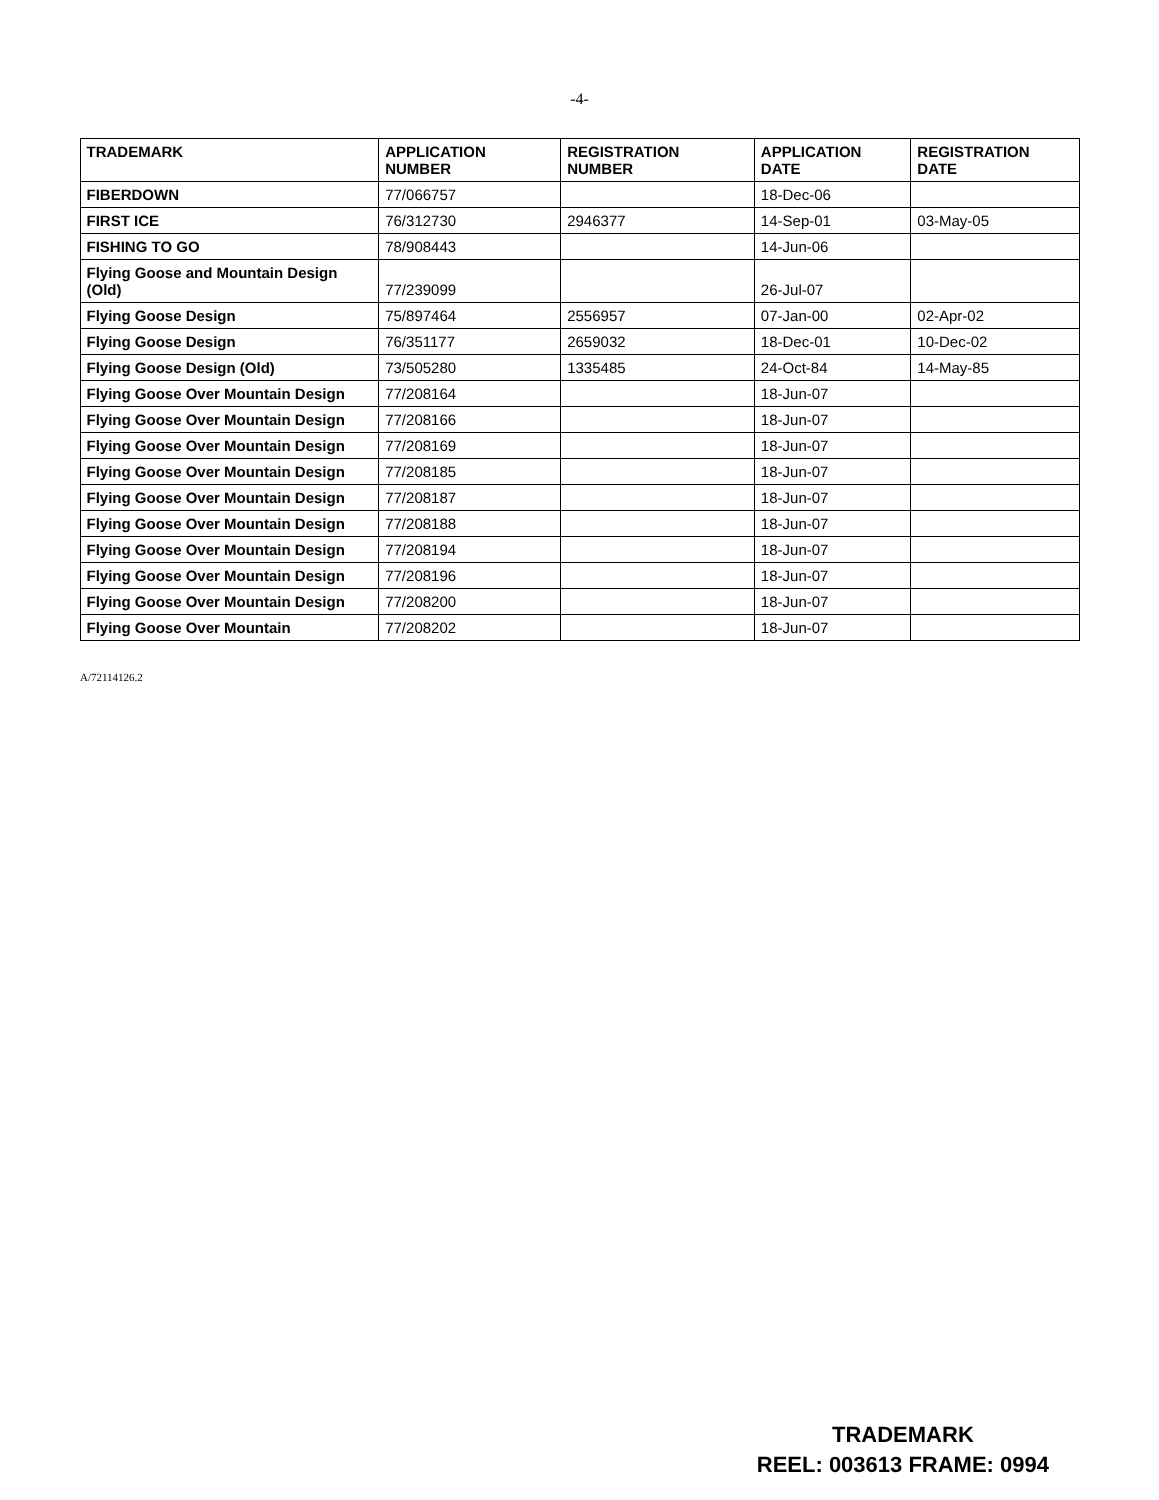-4-
| TRADEMARK | APPLICATION NUMBER | REGISTRATION NUMBER | APPLICATION DATE | REGISTRATION DATE |
| --- | --- | --- | --- | --- |
| FIBERDOWN | 77/066757 | | 18-Dec-06 | |
| FIRST ICE | 76/312730 | 2946377 | 14-Sep-01 | 03-May-05 |
| FISHING TO GO | 78/908443 | | 14-Jun-06 | |
| Flying Goose and Mountain Design (Old) | 77/239099 | | 26-Jul-07 | |
| Flying Goose Design | 75/897464 | 2556957 | 07-Jan-00 | 02-Apr-02 |
| Flying Goose Design | 76/351177 | 2659032 | 18-Dec-01 | 10-Dec-02 |
| Flying Goose Design (Old) | 73/505280 | 1335485 | 24-Oct-84 | 14-May-85 |
| Flying Goose Over Mountain Design | 77/208164 | | 18-Jun-07 | |
| Flying Goose Over Mountain Design | 77/208166 | | 18-Jun-07 | |
| Flying Goose Over Mountain Design | 77/208169 | | 18-Jun-07 | |
| Flying Goose Over Mountain Design | 77/208185 | | 18-Jun-07 | |
| Flying Goose Over Mountain Design | 77/208187 | | 18-Jun-07 | |
| Flying Goose Over Mountain Design | 77/208188 | | 18-Jun-07 | |
| Flying Goose Over Mountain Design | 77/208194 | | 18-Jun-07 | |
| Flying Goose Over Mountain Design | 77/208196 | | 18-Jun-07 | |
| Flying Goose Over Mountain Design | 77/208200 | | 18-Jun-07 | |
| Flying Goose Over Mountain | 77/208202 | | 18-Jun-07 | |
A/72114126.2
TRADEMARK
REEL: 003613 FRAME: 0994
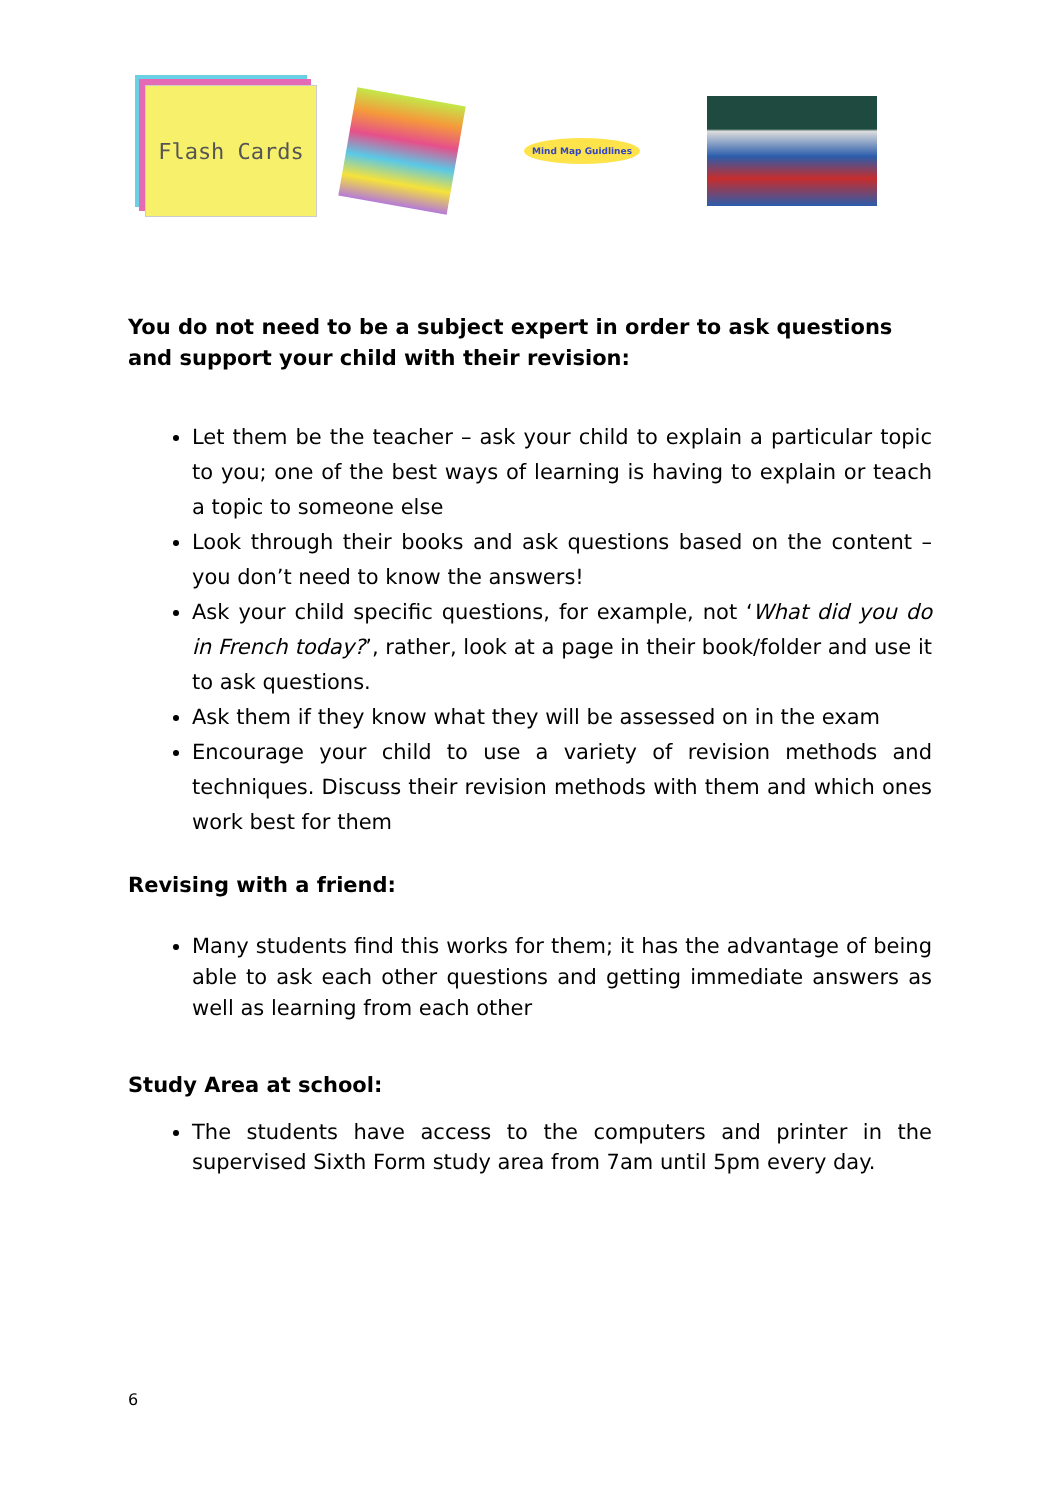Flash Cards
Mind Map Guidlines
You do not need to be a subject expert in order to ask questions and support your child with their revision:
Let them be the teacher – ask your child to explain a particular topic to you; one of the best ways of learning is having to explain or teach a topic to someone else
Look through their books and ask questions based on the content – you don’t need to know the answers!
Ask your child specific questions, for example, not ‘What did you do in French today?’, rather, look at a page in their book/folder and use it to ask questions.
Ask them if they know what they will be assessed on in the exam
Encourage your child to use a variety of revision methods and techniques. Discuss their revision methods with them and which ones work best for them
Revising with a friend:
Many students find this works for them; it has the advantage of being able to ask each other questions and getting immediate answers as well as learning from each other
Study Area at school:
The students have access to the computers and printer in the supervised Sixth Form study area from 7am until 5pm every day.
6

What the task asks: Lines that hold "need" are the ones to copy, so pick each out from the data.

Reply to the task:
You do not need to be a subject expert in order to ask questions and support your child with their revision:
Look through their books and ask questions based on the content – you don’t need to know the answers!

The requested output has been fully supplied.